• Exercise directions: Copy out in full every line below that contains the word "points".

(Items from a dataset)
*** Block opens ***

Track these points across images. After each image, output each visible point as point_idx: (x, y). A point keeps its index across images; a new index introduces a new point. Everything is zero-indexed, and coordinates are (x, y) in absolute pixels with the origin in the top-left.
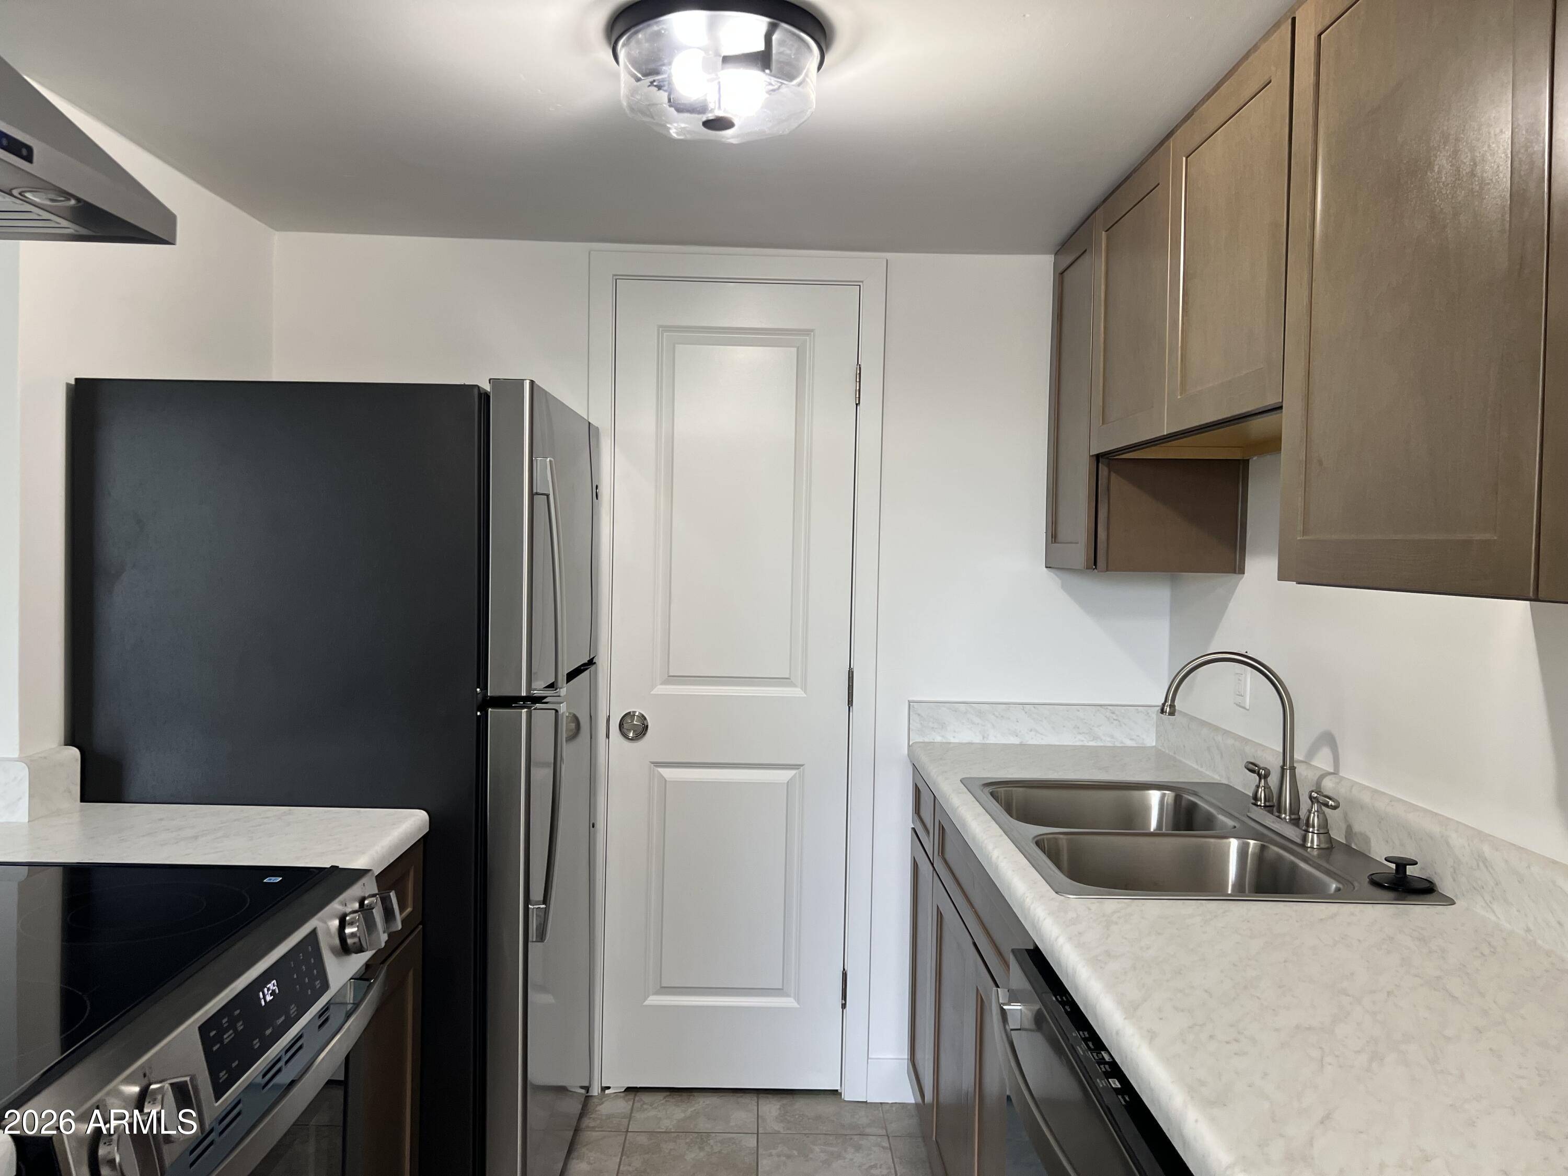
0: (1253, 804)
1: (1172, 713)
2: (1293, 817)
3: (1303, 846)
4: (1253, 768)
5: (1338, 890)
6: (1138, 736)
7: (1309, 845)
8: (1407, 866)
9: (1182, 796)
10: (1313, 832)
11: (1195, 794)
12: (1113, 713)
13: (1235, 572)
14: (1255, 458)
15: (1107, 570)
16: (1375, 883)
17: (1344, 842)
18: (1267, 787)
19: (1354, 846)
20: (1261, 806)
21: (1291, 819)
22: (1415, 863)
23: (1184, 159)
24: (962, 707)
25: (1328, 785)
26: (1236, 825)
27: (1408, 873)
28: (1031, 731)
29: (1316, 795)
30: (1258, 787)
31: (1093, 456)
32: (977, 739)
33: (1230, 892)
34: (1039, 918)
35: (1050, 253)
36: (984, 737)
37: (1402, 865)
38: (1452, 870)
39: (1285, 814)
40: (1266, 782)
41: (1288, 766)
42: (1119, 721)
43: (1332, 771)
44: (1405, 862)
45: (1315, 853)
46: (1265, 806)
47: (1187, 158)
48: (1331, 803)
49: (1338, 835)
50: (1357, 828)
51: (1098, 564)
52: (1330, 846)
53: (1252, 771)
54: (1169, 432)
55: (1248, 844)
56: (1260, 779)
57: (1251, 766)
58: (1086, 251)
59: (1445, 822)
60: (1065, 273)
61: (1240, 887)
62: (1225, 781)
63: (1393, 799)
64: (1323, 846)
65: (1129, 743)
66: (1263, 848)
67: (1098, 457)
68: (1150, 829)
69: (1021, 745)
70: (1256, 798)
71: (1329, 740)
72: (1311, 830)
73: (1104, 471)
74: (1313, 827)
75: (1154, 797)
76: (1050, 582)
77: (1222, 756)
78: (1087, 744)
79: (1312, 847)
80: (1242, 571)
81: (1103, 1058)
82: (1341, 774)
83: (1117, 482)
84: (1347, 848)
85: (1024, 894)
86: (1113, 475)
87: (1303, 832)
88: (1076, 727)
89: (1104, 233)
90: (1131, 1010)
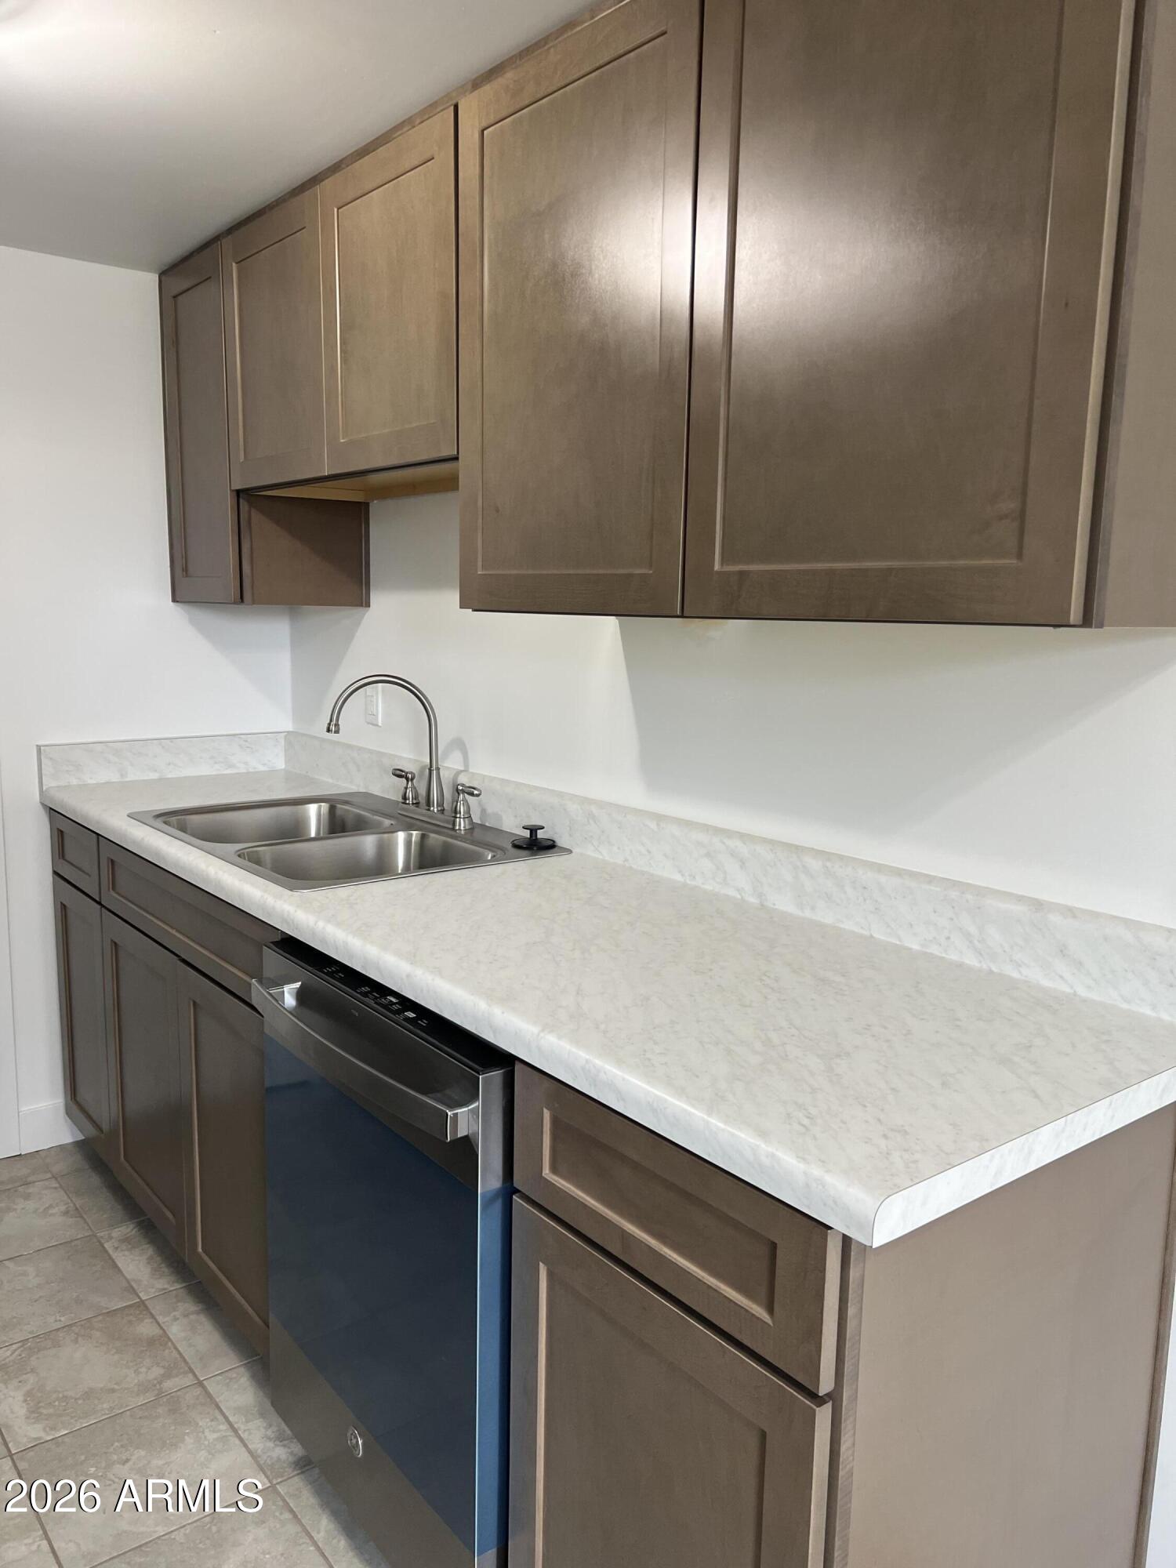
0: (403, 803)
1: (337, 732)
2: (439, 809)
3: (453, 829)
4: (399, 774)
5: (493, 857)
6: (269, 761)
7: (457, 828)
8: (538, 831)
9: (335, 806)
10: (460, 818)
11: (346, 803)
12: (246, 741)
13: (362, 606)
14: (375, 502)
15: (254, 604)
16: (516, 846)
17: (479, 822)
18: (414, 788)
19: (487, 824)
20: (409, 804)
21: (438, 811)
22: (543, 828)
23: (336, 210)
24: (99, 747)
25: (463, 779)
26: (392, 822)
27: (539, 836)
28: (169, 764)
29: (461, 788)
30: (406, 788)
31: (233, 491)
32: (115, 778)
33: (400, 872)
34: (288, 912)
35: (155, 272)
36: (122, 775)
37: (533, 830)
38: (568, 828)
39: (433, 806)
40: (412, 784)
41: (432, 769)
42: (252, 748)
43: (462, 769)
44: (534, 828)
45: (463, 832)
46: (413, 804)
47: (338, 209)
48: (476, 792)
49: (476, 820)
50: (489, 810)
51: (245, 599)
52: (473, 827)
53: (400, 776)
54: (330, 473)
55: (412, 834)
56: (408, 781)
57: (398, 772)
58: (210, 278)
59: (561, 795)
60: (180, 298)
61: (407, 869)
62: (362, 790)
63: (518, 785)
64: (467, 828)
65: (262, 768)
66: (423, 837)
67: (238, 493)
68: (310, 835)
69: (160, 779)
70: (405, 798)
71: (459, 744)
72: (458, 816)
73: (244, 506)
74: (460, 813)
75: (312, 810)
76: (176, 615)
77: (359, 770)
78: (225, 772)
79: (460, 830)
80: (368, 605)
81: (391, 1001)
82: (471, 771)
83: (256, 517)
84: (482, 826)
85: (262, 896)
86: (254, 512)
87: (453, 819)
88: (212, 758)
89: (234, 264)
90: (412, 958)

*** Block closes ***

• Exercise output:
Track these points across images. After each image, output each visible point as point_idx: (x, y). A point keeps its index across images; a new index introduces a new point. Everything is zero-indexed, and coordinates are (x, y) in absolute pixels with the origin in the top-left.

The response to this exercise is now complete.